*** Opening Document segment ***
[libcxx-commits] [libcxx] [libc++] experiment with atomic_sync (PR #84471)

via libcxx-commits libcxx-commits at lists.llvm.org
Sat Nov 23 08:55:57 PST 2024


https://github.com/huixie90 updated https://github.com/llvm/llvm-project/pull/84471

>From 30851f54d32ed07cab99db33bf7699cccdf892c4 Mon Sep 17 00:00:00 2001
From: Hui <hui.xie0621 at gmail.com>
Date: Thu, 28 Mar 2024 20:52:29 +0000
Subject: [PATCH 1/2] [libc++] atomic wait more benchmark

---
 libcxx/test/benchmarks/atomic_wait.bench.cpp | 292 +++++++++++++++++--
 1 file changed, 273 insertions(+), 19 deletions(-)
*** Closing Document segment ***
*** Opening Provided material ***
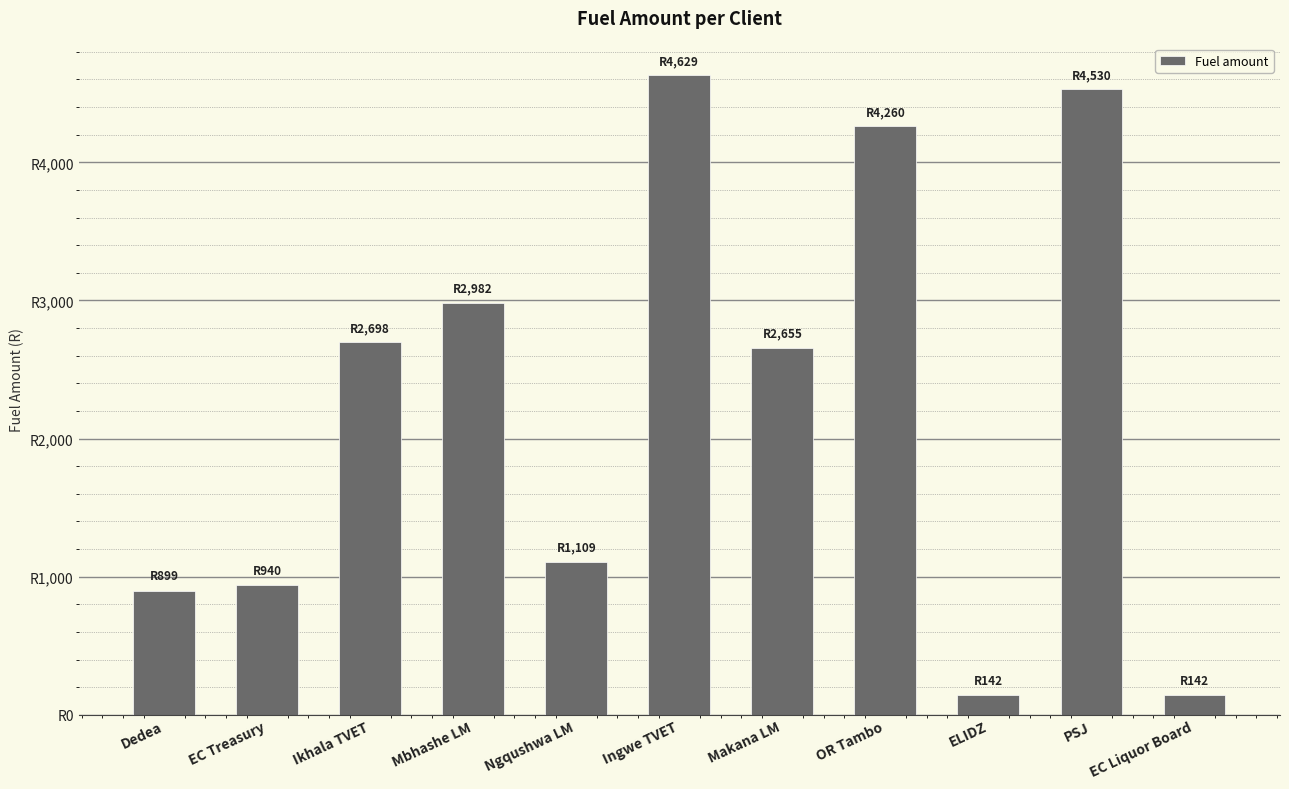

True or false: the data shows 215.5 at EC Liquor Board.

False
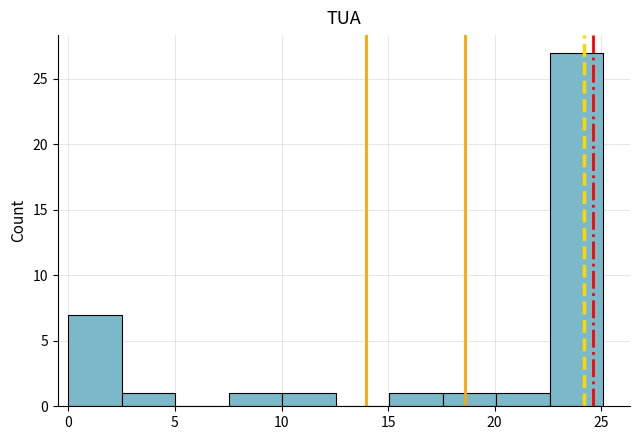

How tall is the bar that spans 10.0 to 12.5 on the x-axis? Neither the bar edges nor the heights are printed on the chart, so give them approximately, as read against the axes.

1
*** Closing Provided material ***
The task: Rewrite the stretch of the libc++ patch message from "via libcxx-commits libcxx-commits" through "insertions(+), 19 deletions(-)", replacing "insertions" with "additions".

Result of the exercise:
via libcxx-commits libcxx-commits at lists.llvm.org
Sat Nov 23 08:55:57 PST 2024


https://github.com/huixie90 updated https://github.com/llvm/llvm-project/pull/84471

>From 30851f54d32ed07cab99db33bf7699cccdf892c4 Mon Sep 17 00:00:00 2001
From: Hui <hui.xie0621 at gmail.com>
Date: Thu, 28 Mar 2024 20:52:29 +0000
Subject: [PATCH 1/2] [libc++] atomic wait more benchmark

---
 libcxx/test/benchmarks/atomic_wait.bench.cpp | 292 +++++++++++++++++--
 1 file changed, 273 additions(+), 19 deletions(-)